2021-07-30T19:06:41.630Z


The fire has ravaged more than 300 hectares in five days, and is not expected to be extinguished for at least a week. Experts predict that these f


The list of incidents related to climate change continues to grow.

A large forest fire devastated more than 300 ha in five days in a valley in northwest Finland, after an unusually hot start to summer in the Nordic country.

The country has not experienced this for 50 years.

The blaze, which started on Monday about 25 km south of the small port of Kalajoki on the Gulf of Bothnia, eased on Friday due in part to rains in the area, but is not yet fully under control, according to the officials. authorities.

"It is still burning, but the fire no longer progresses beyond a contained area of ​​300 ha, whose perimeter is eight kilometers," said the chief of operations of the fire brigade, Jarmo Haapanen.

"It will take at least a week, or even two or three, to manage to extinguish it completely", he judges.

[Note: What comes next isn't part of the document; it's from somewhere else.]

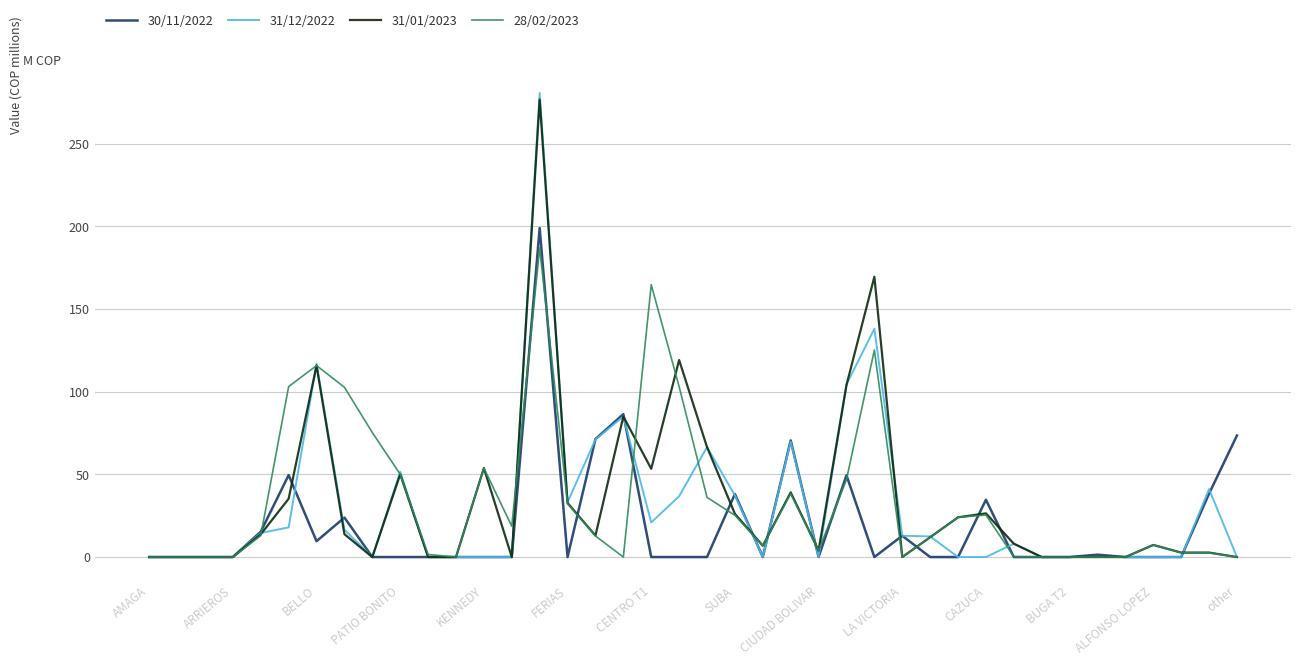

What is the maximum value for 30/11/2022?

198.9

After its hottest June on record, Finland is now battling its largest wildfire in 50 years (~ 400 hectares) #Kalajoki @jmccarty_geo pic.twitter.com/nG0qruzW0Q

- Alec Luhn (@ASLuhn) July 30, 2021

Some 250 people, including military reinforcements, were mobilized, as well as four helicopters, but no evacuation was necessary in this sparsely populated area, about 500 km north of Helsinki.

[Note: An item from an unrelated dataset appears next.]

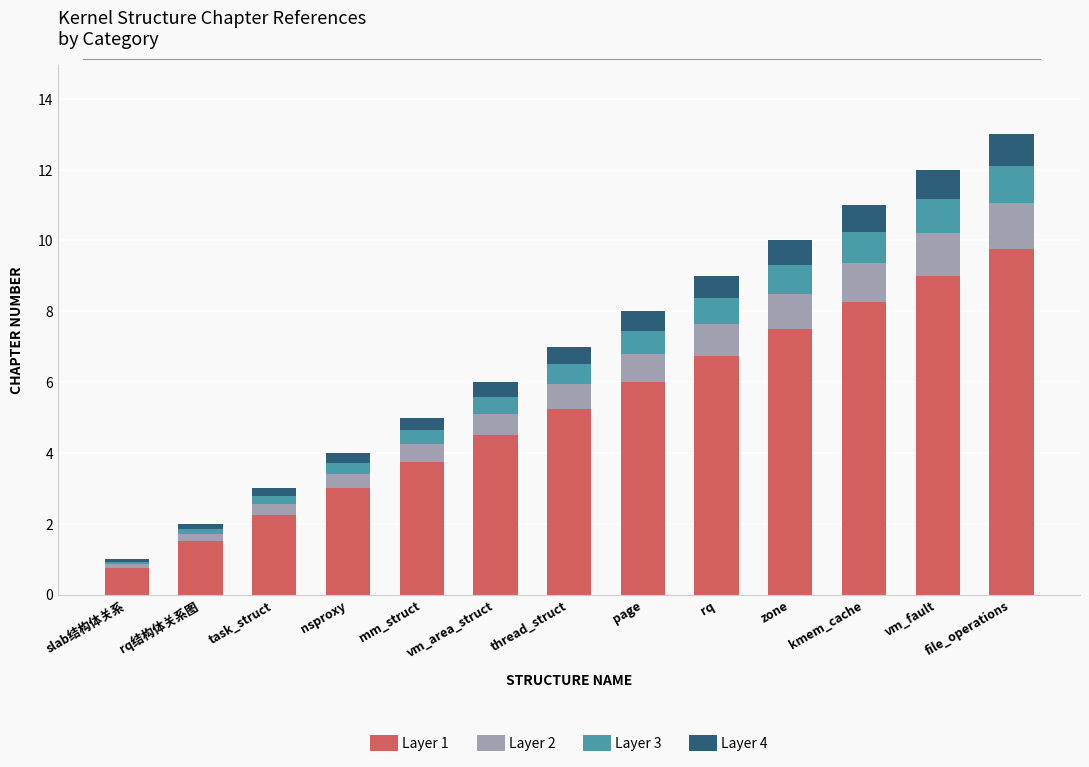

Which category has the highest value in the Layer 1 series?

file_operations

While still relatively small compared to the huge fires that ravaged Siberia or Canada this summer, the blaze is the largest in Finland since a fire in 1971, experts say.

“The 1971 one was 1,600 ha,” Jarmo Haapanen recalled.

Unusually hot June and July in Finland

The exact cause of the fire is unknown, he said. But the forests are dry after unusually hot June and July in Finland, where temperatures rose above 30 degrees in several areas. In the Nordic countries, forest fires remained rare and under control for a long time, but the dramatic fires in Sweden during the summer of 2018 (nearly 20,000 ha gone up in smoke) revealed the growing vulnerability of Northern Europe.

The Arctic and the outskirts of the polar circles are subject to more and more frequent heat waves, with a warming three times faster than elsewhere in the world which increases in particular the risk of forest or tundra fires, according to the reports. scientists. Finland is often cited as an example for its forest fire prevention, with a prevention policy that had made it possible to divide by ten the areas consumed since the post-war period. Forest fires there rarely exceed 50 or 100 ha, according to experts, but climate change is likely to be a game-changer. “If the climate warms our summers like this, I'm sure it will happen more often,” says firefighter Haapanen.